Timeo danaos et dona ferentes. Continuo a temere, a diffidare, a essere, insomma, fieramente contraria a qualsiasi elezione diretta di qualsiasi carica monocratica al vertice delle istituzioni, anche in presenza di doni così cospicui come quello che ci ha gratificato in questi giorni. È innegabile l’enorme portata simbolica delle elezioni presidenziali statunitensi. Un risultato costruito nel tempo,col paziente lavoro di tecnici pubblicitari e delle tecnologie digitali legate al computer, guidati dall’intelligente intuito di menti esperte nelle diverse articolazioni della conoscenza, capaci di interpretare gli umori diffusi nei vari strati della popolazione convogliando, coinvolgendo, accrescendo le spinte antibush verso un obiettivo poliedrico in cui tutti (e tutte...) i fautori del cambiamento potevano riconoscersi.

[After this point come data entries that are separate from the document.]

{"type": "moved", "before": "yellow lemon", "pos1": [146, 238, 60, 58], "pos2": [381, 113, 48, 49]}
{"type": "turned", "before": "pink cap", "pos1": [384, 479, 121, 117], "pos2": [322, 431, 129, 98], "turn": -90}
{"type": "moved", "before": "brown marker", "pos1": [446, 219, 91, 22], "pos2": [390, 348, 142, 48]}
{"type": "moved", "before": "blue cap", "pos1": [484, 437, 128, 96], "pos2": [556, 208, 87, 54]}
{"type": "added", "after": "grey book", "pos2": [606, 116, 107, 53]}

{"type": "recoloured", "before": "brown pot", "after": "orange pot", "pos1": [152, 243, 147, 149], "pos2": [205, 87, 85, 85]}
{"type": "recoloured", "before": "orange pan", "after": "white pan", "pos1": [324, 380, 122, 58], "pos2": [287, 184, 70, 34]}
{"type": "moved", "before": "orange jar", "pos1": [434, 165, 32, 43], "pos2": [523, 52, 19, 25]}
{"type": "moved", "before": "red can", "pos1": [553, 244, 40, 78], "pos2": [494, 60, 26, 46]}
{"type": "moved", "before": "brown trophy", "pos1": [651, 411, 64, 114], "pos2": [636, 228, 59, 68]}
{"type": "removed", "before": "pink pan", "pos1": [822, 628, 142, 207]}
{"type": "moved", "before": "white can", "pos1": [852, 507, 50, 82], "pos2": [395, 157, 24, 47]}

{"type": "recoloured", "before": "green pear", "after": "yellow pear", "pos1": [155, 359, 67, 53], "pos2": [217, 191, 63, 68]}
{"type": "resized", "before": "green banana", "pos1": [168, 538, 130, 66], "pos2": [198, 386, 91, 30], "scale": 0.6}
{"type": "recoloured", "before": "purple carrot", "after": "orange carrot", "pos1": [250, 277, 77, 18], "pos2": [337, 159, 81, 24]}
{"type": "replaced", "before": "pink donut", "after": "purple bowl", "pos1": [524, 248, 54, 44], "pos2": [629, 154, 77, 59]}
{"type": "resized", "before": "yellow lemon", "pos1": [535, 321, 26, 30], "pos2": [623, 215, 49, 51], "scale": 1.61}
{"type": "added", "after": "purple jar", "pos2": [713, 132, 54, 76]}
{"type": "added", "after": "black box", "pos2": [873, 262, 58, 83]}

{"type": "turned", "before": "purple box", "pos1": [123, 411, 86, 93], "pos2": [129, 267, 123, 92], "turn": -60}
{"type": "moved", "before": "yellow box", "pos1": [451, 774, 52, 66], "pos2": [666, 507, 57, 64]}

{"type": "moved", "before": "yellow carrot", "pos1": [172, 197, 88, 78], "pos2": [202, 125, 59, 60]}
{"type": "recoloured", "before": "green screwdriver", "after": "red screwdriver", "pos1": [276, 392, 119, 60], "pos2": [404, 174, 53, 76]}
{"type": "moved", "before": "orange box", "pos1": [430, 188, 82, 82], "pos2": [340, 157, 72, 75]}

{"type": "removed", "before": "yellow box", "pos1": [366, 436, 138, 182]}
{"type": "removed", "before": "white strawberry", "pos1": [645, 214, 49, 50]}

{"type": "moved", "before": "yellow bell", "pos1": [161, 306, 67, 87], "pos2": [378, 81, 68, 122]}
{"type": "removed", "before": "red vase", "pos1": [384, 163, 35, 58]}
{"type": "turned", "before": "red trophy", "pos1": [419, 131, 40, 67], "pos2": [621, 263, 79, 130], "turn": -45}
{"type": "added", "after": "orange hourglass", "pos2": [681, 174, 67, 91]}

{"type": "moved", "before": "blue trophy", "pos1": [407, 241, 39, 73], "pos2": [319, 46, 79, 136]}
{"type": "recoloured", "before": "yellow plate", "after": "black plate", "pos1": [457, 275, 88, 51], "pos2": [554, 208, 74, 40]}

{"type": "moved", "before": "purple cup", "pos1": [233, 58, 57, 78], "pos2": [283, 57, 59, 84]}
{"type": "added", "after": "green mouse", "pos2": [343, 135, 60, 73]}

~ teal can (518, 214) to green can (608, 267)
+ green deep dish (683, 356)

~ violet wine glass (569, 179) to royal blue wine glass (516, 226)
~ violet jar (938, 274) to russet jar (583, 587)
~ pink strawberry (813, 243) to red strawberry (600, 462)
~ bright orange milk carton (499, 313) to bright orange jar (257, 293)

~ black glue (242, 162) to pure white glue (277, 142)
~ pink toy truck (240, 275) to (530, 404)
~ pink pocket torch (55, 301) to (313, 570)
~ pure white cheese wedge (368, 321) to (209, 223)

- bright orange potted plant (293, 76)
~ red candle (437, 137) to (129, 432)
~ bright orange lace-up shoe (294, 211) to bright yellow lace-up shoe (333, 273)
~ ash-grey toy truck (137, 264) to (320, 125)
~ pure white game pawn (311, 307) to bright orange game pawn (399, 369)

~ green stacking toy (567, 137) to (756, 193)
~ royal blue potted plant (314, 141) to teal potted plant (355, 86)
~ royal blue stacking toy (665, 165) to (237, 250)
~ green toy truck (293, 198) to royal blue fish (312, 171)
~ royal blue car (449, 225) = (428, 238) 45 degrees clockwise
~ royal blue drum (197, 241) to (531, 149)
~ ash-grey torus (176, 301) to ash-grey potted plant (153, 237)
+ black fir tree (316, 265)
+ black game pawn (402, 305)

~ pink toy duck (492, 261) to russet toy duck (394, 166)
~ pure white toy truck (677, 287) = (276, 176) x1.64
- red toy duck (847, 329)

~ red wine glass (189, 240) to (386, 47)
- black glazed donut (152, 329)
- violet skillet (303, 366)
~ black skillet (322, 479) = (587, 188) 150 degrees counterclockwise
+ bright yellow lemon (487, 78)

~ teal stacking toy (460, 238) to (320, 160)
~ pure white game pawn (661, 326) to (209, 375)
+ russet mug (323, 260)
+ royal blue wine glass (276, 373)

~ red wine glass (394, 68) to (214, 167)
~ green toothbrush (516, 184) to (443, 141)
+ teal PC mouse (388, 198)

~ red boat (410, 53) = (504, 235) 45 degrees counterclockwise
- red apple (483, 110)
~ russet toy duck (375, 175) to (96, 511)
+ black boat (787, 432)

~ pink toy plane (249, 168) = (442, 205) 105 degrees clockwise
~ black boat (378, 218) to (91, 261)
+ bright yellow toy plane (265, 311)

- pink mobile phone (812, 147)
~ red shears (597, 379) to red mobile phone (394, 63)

Gli afroamericani in primis: come si fa a non correre a votare? le origini comuni… la nonna… La scommessa: un “uomo nuovo”, apertamente contro la guerra in Iraq, apertamente per l’aborto, per i diritti civili, in camicia bianca, comunicatore di entusiasmo… ma afroamericano! Come questa scommessa poteva non infiammare i giovani facendo loro apparire estremamente vecchio, bushiano, nonostante ogni patetico tentativo di prenderne le distanze, il mondo di McCain? Queste atout erano del tutto interdette alla candidatura di Hillary, donna, sì, con elementi ben giocati di femminismo, ma complessivamente indeboliti dalla sua appartenenza a un establishment asessuato in quanto maschile. Hillary sarebbe andata bene se si fosse mirato al normale elettorato statunitense, limitato agli/alle appartenenti alla classe media, in assoluta prevalenza “bianca”. Ma queste elezioni dovevano essere “diverse”, perché troppo gravi erano state le scelte politiche dell’amministrazione Bush e troppo gravi le conseguenze di una politica economica che -non da oggi- aveva cominciato a tradire il sogno americano. Non solo gli stati, ma le persone -tutte- dovevano andare a deporre nell’urna il loro NO alla politica delle guerre, degli embarghi, delle torture consentite, della noncuranza dei vincoli ambientali, il loro SÌ a chi parlava del valore dell’istruzione per tutti, degli aiuti economici ai più deboli, di un’America che non intendeva più proporsi come padrona del mondo…
Alla campagna elettorale di Obama va riconosciuto questo grande merito: l’aver promosso la centralità di valori etici come la giustizia sociale, l’accettazione delle diversità, l’emancipazione legata alla propria formazione culturale, valori incarnati dalla sua persona, dalla sua famiglia.
I discorsi di Obama non erano in sostanza molto lontani da quelli pronunciati dai Kennedy, dai Clinton, dalla tradizione dei candidati del Partito Democratico, diversa e nuova fu però questa volta la loro credibilità…
Ma al di là dei consensi delle masse degli afroamericani e dei tanti giovani, a Obama sono andati anche i molti voti degli uomini e delle donne del Partito Democratico, di quel “centro borghese” abilmente convogliato verso la figura dell’uomo nuovo che, coi consensi portati in dote dagli altri strati della popolazione, avrebbe garantito una vittoria non scontata...
Si tratta di quel ceto chiamato ora a sostenere l’azione di governo del nuovo presidente, ceto rappresentato dai poteri forti su cui egli dovrebbe poter contare nella lotta coi poteri economici di marca repubblicana.
Si dice che un prezzo Obama si stia apprestando a pagarlo (ma si tratterà davvero di “un prezzo da pagare” o non piuttosto di decisioni in linea con una sua reale idea di un programma politico di cui finora non si è parlato apertamente?).
Koffi Annan e Nelson Mandela, in qualche modo, docent…
Il fervido e tenace lavorìo per portare col voto popolare un uomo nuovo, non bianco, nella vecchia roccaforte del razzismo mondiale, è la testimonianza di una complessa iniziativa politica e culturale della cui esistenza negli USA non possiamo che compiacerci.
Resta tuttavia, il fondato timore dell’uso strumentale di masse allettate da un apparente protagonismo in merito a scelte di portata carismatica, ma sostanzialmente asservite al dominio narcotizzante dei linguaggi pubblicitari che determineranno sempre più nei tempi futuri ogni elezione diretta “nelle mani” dei cittadini.